Uhhh...Mahabharat, anyone? Granted Mahabharata is much more interesting and intriguing than Ramayana, but it certainly is not new!

And then there is this tidbit on why he has a new woman as his lead lady with every movie. It's juicy fodder for women's lib -

Audiences...like newer actresses, they want fresh faces. Heroines bechari jaldi buddi ho jaati hain. Finally, it is the hero who matters on the screen.

Ouch! But the woman in question, doesn't really mind as per this bit from an interview with The Telegraph -

He is someone whose cinema I have admired. It is so larger than life for me. So when I was offered the film, it really didn’t matter what I was doing in it. I think every actress wants a chance to work with Subhash Ghai. At least once.

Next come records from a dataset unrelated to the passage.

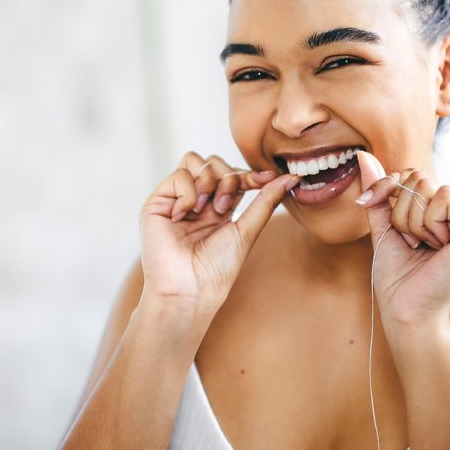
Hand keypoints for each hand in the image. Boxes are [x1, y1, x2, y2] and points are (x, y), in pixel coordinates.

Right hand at [140, 151, 298, 316]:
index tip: (266, 178)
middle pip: (215, 162)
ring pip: (195, 160)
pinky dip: (188, 192)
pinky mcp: (158, 202)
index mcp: (219, 207)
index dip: (249, 173)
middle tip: (224, 208)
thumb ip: (266, 201)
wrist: (190, 288)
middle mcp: (198, 200)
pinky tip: (186, 214)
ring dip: (208, 182)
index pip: (234, 175)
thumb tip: (291, 178)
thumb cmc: (217, 268)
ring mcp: (177, 199)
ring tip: (207, 209)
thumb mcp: (247, 230)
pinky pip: (178, 175)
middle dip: (227, 179)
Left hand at [355, 151, 449, 329]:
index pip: (413, 173)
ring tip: (420, 247)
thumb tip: (364, 155)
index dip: (388, 185)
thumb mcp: (382, 225)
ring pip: (429, 187)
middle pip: (420, 177)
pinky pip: (444, 198)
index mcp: (441, 212)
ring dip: (411, 221)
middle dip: (400, 210)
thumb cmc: (396, 275)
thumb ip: (379, 192)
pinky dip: (427, 223)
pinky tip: (434, 247)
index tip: (368, 202)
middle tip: (410, 241)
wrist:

As you say woman, as long as you promise not to hold on to this expression for, like, forever. YuvvraajKatrinaKaifDreamyExpression

And wait, things get scarier, the director continues with -

I've left no stone unturned to showcase the film and picturize the songs on a grand scale, no tiny screen can give you the rich visual experience and orchestral sound that you would only experience on the big screen.

ahem looks like Mr. Ghai has rated the movie for us already! Let's see - grand scale, rich visuals, great sound all add their bit to the drama. And when all put together, there's huge potential for melodrama. Not to mention that the sets look like they are out of a Sanjay Leela Bhansali movie.

So, music seems to be the highpoint of the movie. And I'm a huge fan of Taal's music when Subhash Ghai and A. R. Rahman got together. But this review by an avid blogger, Ramanand isn't very flattering -

I blame Subhash Ghai - I think he's finally got to Rahman, whose clever ploy of working at odd hours kept the Guy out of harm's way during previous collaborations. This one must have been made in broad daylight, which Ghai channeling Laxmikant-Pyaarelal. The result is a very confusing medley of styles and songs, and a subdued Gulzar.

As far as I'm concerned, haven't heard the music and anyway, any music takes a while to grow on me.

But a ray of hope comes from "The Hindu" -

If sources are to be believed Anil's reference point in "Yuvvraaj" is Tom Hanks in "Forrest Gump".

But we have the final blow in the form of a caveat from Ghai again -

Yuvvraaj is more of a feel-good film rather than great film. Coz all great films happen by accident not by conscious attempts, isn't it?

For now though, all focus on trying not to judge the book by it's cover.